Regulation of ESR1 in Kisspeptin Neurons during Reproductive Maturation in Ewe Lambs

The pubertal initiation of a high-frequency, pulsatile release of gonadotropin-releasing hormone (GnRH) involves an escape from estradiol negative feedback. Kisspeptin neurons are proposed to mediate the effects of estradiol, and estrogen receptor alpha (ESR1) may play a role in this process. The present study investigated the hypothesis that reduced ESR1 expression in kisspeptin neurons is associated with decreased sensitivity to estradiol negative feedback that underlies reproductive maturation. Ewe lambs were ovariectomized at approximately 24 wk of age and received no implant (OVX; n=7) or received a subcutaneous implant containing estradiol (OVX+E; n=14). At 30 wk of age, blood samples were collected to characterize the pattern of luteinizing hormone (LH) secretion. Lambs were then euthanized and a block of tissue containing the preoptic area (POA) and hypothalamus was collected.

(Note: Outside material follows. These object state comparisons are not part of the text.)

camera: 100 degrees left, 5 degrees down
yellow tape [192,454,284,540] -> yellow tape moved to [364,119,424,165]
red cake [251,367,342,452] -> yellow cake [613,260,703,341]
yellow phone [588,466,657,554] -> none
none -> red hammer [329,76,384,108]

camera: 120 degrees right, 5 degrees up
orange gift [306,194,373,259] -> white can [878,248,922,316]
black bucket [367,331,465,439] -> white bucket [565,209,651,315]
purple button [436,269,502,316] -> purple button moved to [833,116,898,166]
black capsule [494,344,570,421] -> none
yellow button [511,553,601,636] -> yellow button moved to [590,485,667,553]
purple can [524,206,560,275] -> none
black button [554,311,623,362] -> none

Detection of ESR1 mRNA and kisspeptin was performed by dual-label in situ hybridization/immunocytochemistry. The abundance of ESR1 mRNA in the middle arcuate nucleus (mARC) was greater in OVX than in OVX+E ewe lambs but did not differ between groups in any other hypothalamic area investigated. Posthoc analysis of the LH data obtained from OVX+E lambs indicated three distinct patterns of LH release: low (1-2 pulses/12 h; n=3), moderate (6-7 pulses/12 h; n=6) and high (>10 pulses/12 h; n=5) frequency of LH pulses. The proportion of kisspeptin cells containing ESR1 mRNA in the POA/periventricular area did not differ among OVX+E lambs exhibiting low, moderate and high frequency of LH pulses. However, the proportion of kisspeptin cells containing ESR1 mRNA in the mid ARC was greater in OVX+E lambs exhibiting high frequency of LH pulses (0.57) than in lambs exhibiting moderate (0.36) or low (0.27) LH pulsatility, and did not differ from OVX (0.50) lambs. Contrary to our hypothesis, the increase in LH pulsatility in maturing ewe lambs is associated with enhanced ESR1 expression in kisspeptin neurons in the ARC. This indicates that the mechanism of decreased sensitivity to estradiol negative feedback during maturation of the reproductive neuroendocrine axis does not involve limiting ESR1 transcription in kisspeptin neurons.